Dillon and another man in front of the barn turned toward her. She
led two mustangs. The guy who’d called himself Tris led the other
two behind her. At least he was good for something besides making
her wet. The guy knew zilch about horses. “Here’s for the lot.” She
pulled the check out of her shirt pocket. “I’ll be back for the
four in the corrals marked with the red ribbons tonight.”

He’d almost screwed the whole
thing by lunging at the herd as it thundered down on her.

Probably trying to rescue her or
something stupid like that.

Nobody’d ever tried to rescue
her. In a lot of ways. It made her feel as unsettled as her very
pronounced reaction to having him anywhere near her. Thank God he
didn’t know how she reacted to him. Or maybe guys like him always
knew.

Dillon raised his hand in
salute. “I’ll tell the boys you’ll be here late.”

She made her voice gruff. “I did
the whole bunch. You’ll be able to sell the others.”

“Thanks.” Dillon sounded
surprised. He would think he knew something about her now. But he
would be wrong. Tough girl Maggie O’Brian did
not
have a
soft heart.

She strode over to her trailer.
Glancing back to the motorcycle guy, she said, “You good to hold
them while I load?”

“Guess I can handle that.”

God, but that baritone made her
crazy. Men like that used their looks against you. But not against
her. He could just go hang for whatever he wanted.

What exactly did he want? She
was
so
not his type. She wasn’t anybody’s type, not even her
mama’s. She tied one mustang to the metal eye at the front of the
trailer and took the other one to the back. The doors were already
open and clipped back to the sides, the ramps in place.
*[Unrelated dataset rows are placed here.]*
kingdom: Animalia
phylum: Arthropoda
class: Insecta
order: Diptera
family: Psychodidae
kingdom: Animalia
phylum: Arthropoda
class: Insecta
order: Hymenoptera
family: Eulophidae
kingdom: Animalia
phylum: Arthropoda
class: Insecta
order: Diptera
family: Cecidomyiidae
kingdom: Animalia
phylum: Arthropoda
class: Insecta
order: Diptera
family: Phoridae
“Okay, big boy, you ready?” she
whispered to the buckskin stallion. She stroked his neck. “You’re
going where there’s hay in your stall every day and lots of little
girls to bring you carrots.” She pulled the rope already tied to
one side of the trailer around his butt. “No coyotes, no
helicopters. It’s warm all year and there’s always plenty of water.
All
you
do is carry them around a few hours a day. Piece of
cake.” She tugged on the lead with one hand and the rope around his
butt with the other as she walked up the metal ramp, careful to
exude confidence. If the first one fought, the others would catch
the fear.

Buck stepped up on the ramp. The
hollow metal clanging under his hooves didn’t faze his calm. He
walked into the trailer, sweet as you please. She tied him to the
metal ring with a breakaway knot. He poked his nose into the net of
hay. “Down payment on your future, big guy.”
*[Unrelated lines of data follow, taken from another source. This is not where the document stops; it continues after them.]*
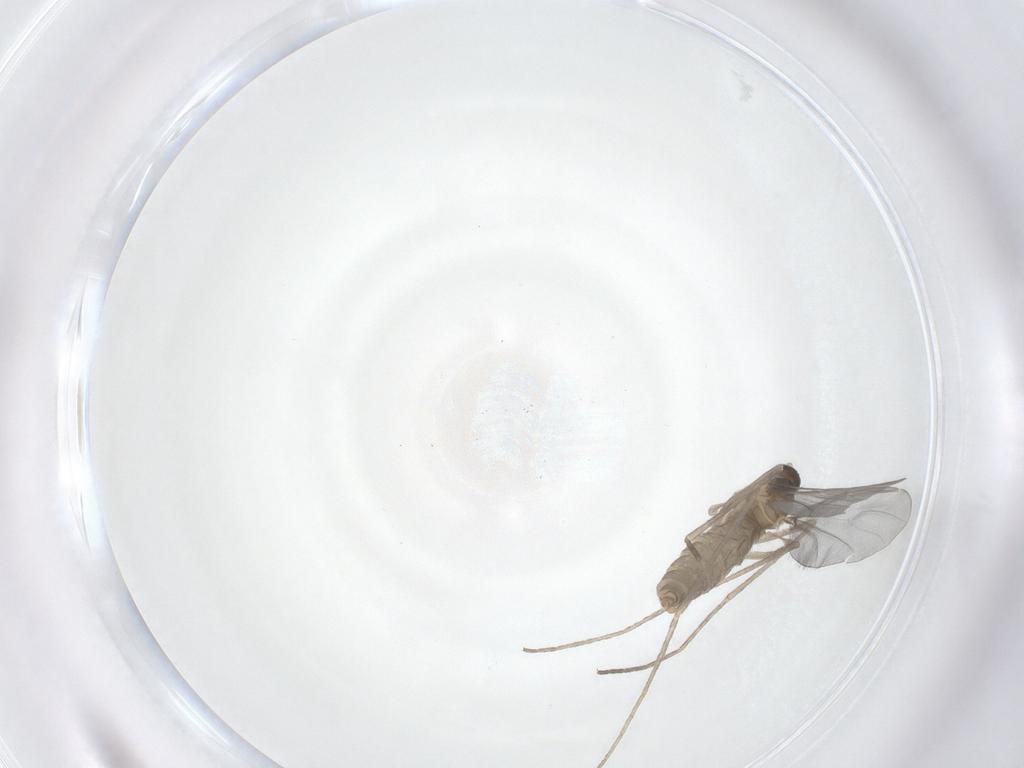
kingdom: Animalia
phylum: Arthropoda
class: Insecta
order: Diptera
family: Cecidomyiidae
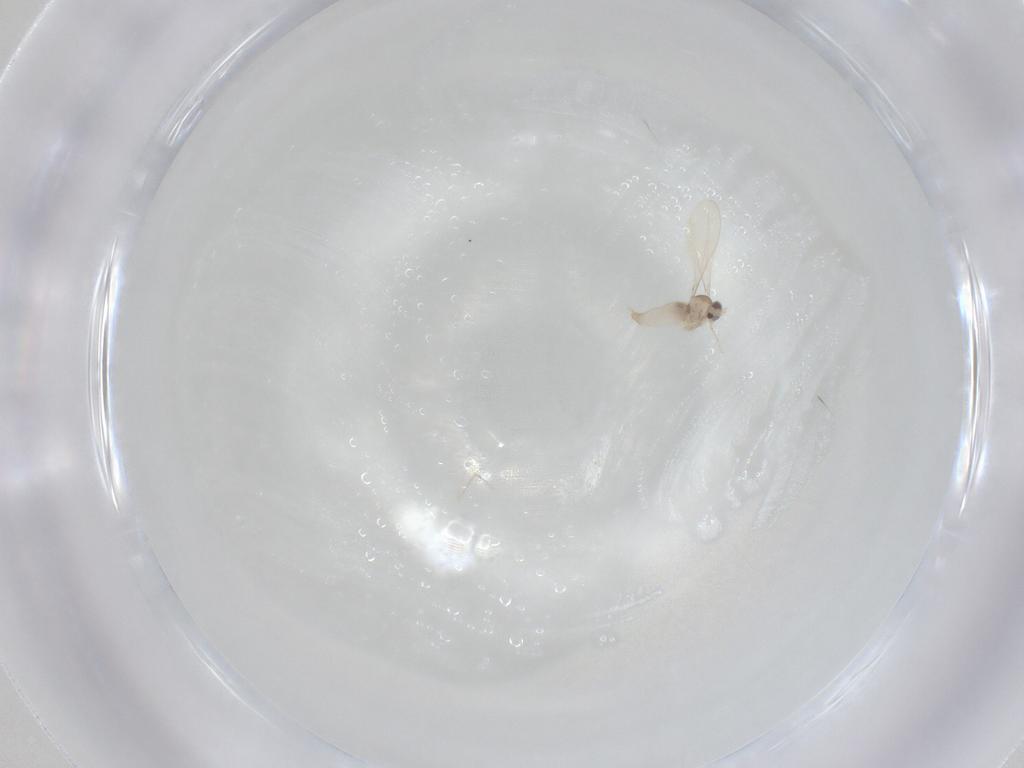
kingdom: Animalia
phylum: Arthropoda
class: Insecta
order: Diptera
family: Cecidomyiidae
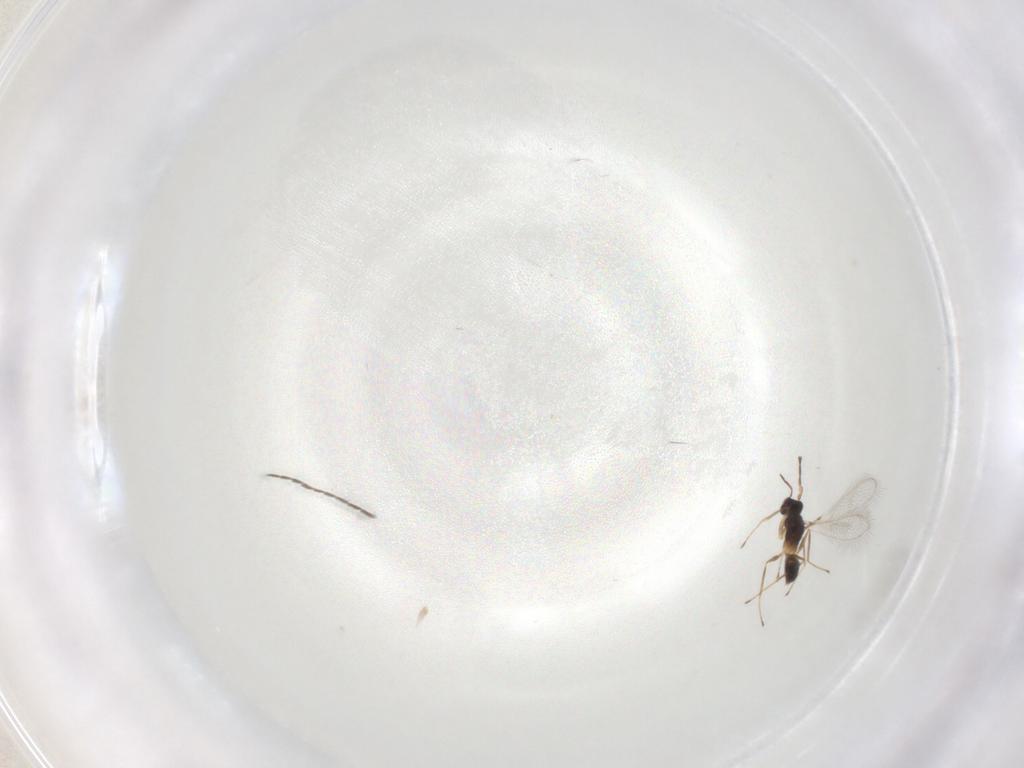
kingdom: Animalia
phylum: Arthropoda
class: Insecta
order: Hymenoptera
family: Mymaridae
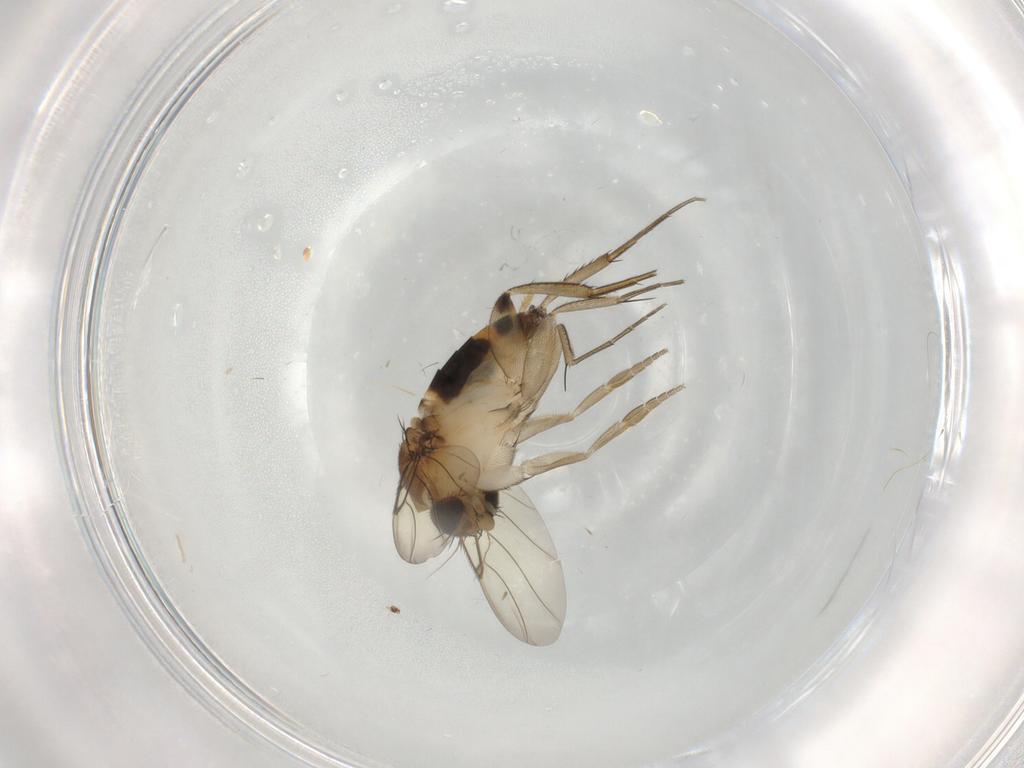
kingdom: Animalia
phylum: Arthropoda
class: Insecta
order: Diptera
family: Phoridae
She stalked down the ramp and
held her hand out. Tris’s expression was guarded as he handed her a
lead rope. “Neat trick. You’ll have to tell me how you do it.”

“Don’t
have
to do
anything.” She loaded the bay.

“Maybe … maybe I could buy you
lunch in Fallon.”

Not on a bet.
She glanced
up to his face as she grabbed the next lead rope and saw a look
that was almost … reluctant there. Yeah. He was hitting on her as a
last resort. “Gotta get this stock to my place so I can come back
for the rest.” She led the black up the ramp.

“So you could use some
lunch.”

Why was this guy insisting?
There were horse groupies out there. But they knew horses. And they
didn’t look like movie stars. Was he making fun of her? She
narrowed her eyes. “I packed a lunch.” That was a lie. But no way
was she going to be the butt of some kind of joke. And she wasn’t
going to be a quick lay because he couldn’t find anything better
out here in the sticks. She loaded the last horse, swung the
trailer doors closed, jammed the latch home.